--- Supplied text Enclosed Below ---

CD38 expression and NAD⁺-induced intracellular Ca²⁺ mobilization in isolated retinal Müller cells

Müller cells of the vertebrate retina are prominent radial glia that provide essential support to sustain homeostasis of the tissue, including redistribution of external potassium, uptake and metabolism of neurotransmitters, and secretion of factors that stabilize the retina. Meeting this diversity of functional supports requires that Müller cells express numerous receptors, transporters, enzymes, and tissue factors. In this study, we provide evidence that adds to the dimensions of Müller cell function by demonstrating a unique relationship between external NAD⁺ and the mobilization of internal calcium, expressed in the form of calcium waves. The cellular mechanism that supports internal mobilization of calcium appears to depend on a complex multifunctional ectoenzyme, CD38, which converts NAD⁺ into the intracellular Ca²⁺-mobilizing second-messenger cyclic ADP-ribose (cADPR) and could function as a detector for extracellular NAD⁺, thus providing a novel signal detection system for evaluating the extracellular environment. Our results are consistent with a model of intracellular Ca²⁺ mobilization in which membrane-bound CD38 binds extracellular NAD⁺ and triggers intracellular Ca²⁺ waves either by direct conversion of NAD⁺ to cADPR or by activating intracellular cADPR synthesis. Our preliminary results indicate that the Ca²⁺ waves induced by external NAD⁺ propagate through an internal pathway that depends on the activation of ryanodine receptors, which appear to be distributed throughout the Müller cell cytosol. Because NAD⁺ is likely to be enhanced when cells are stress or damaged, CD38 could enable Müller cells to detect NAD⁺ under these circumstances and respond appropriately. Alternatively, NAD⁺ could also represent a novel extracellular, paracrine function that mediates signaling between glial cells and/or other cellular elements of the retina.

--- End of Enclosed Supplied text ---

§ **Assigned task**
According to the abstract on CD38 in retinal Müller cells, what does CD38 convert NAD⁺ into? Rely only on the abstract for your answer.

--- Listed entries Enclosed Below ---

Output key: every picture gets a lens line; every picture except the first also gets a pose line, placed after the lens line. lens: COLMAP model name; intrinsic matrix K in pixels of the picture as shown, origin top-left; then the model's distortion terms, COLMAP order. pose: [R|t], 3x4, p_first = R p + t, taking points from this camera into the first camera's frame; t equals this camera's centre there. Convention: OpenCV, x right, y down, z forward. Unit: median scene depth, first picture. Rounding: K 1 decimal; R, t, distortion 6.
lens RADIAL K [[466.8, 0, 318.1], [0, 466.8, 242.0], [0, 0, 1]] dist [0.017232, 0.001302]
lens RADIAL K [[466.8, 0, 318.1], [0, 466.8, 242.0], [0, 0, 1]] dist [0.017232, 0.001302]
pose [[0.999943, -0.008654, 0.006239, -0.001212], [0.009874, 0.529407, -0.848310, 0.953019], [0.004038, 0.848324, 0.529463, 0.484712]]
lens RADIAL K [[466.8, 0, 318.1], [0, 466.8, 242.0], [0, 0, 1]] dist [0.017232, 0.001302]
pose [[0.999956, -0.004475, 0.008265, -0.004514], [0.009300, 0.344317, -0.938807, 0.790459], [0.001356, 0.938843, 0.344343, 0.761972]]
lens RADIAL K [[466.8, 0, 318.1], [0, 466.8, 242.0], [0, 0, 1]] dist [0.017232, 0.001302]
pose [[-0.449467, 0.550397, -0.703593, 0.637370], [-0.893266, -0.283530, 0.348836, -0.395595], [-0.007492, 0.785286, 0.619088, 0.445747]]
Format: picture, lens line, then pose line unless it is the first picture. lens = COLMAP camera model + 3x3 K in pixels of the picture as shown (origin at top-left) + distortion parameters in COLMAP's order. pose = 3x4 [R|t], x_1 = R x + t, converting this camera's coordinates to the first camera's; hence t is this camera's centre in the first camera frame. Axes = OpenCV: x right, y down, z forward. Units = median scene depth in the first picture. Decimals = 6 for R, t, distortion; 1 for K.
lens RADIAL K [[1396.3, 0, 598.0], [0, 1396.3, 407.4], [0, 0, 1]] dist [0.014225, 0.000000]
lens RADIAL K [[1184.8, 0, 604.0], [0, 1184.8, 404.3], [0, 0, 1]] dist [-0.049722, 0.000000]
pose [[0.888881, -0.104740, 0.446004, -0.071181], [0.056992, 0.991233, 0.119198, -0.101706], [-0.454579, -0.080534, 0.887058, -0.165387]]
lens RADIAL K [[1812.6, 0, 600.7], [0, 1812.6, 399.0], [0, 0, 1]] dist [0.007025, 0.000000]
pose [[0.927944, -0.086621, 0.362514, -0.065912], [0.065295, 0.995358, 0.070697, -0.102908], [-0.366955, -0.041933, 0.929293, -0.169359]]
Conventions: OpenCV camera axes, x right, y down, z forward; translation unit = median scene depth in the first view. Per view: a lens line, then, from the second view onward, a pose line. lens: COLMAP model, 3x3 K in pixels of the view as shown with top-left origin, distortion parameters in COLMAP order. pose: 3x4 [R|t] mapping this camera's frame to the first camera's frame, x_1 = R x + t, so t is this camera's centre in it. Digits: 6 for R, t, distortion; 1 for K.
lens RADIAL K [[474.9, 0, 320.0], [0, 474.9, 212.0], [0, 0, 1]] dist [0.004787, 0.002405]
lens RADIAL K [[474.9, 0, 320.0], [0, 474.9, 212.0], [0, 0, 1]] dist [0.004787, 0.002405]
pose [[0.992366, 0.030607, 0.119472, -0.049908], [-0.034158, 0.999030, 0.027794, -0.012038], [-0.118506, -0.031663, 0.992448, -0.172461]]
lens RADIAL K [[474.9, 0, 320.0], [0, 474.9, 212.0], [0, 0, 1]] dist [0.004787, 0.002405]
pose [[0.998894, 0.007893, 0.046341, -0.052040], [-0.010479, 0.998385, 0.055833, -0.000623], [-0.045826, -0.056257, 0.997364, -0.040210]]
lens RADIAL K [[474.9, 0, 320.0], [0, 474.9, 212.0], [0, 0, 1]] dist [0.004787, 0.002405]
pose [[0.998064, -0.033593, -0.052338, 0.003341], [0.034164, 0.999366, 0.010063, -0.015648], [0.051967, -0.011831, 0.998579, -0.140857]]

--- End of Enclosed Listed entries ---

§ **Solution**
CD38 converts NAD⁺ into cyclic ADP-ribose (cADPR), a second messenger that mobilizes intracellular Ca²⁺.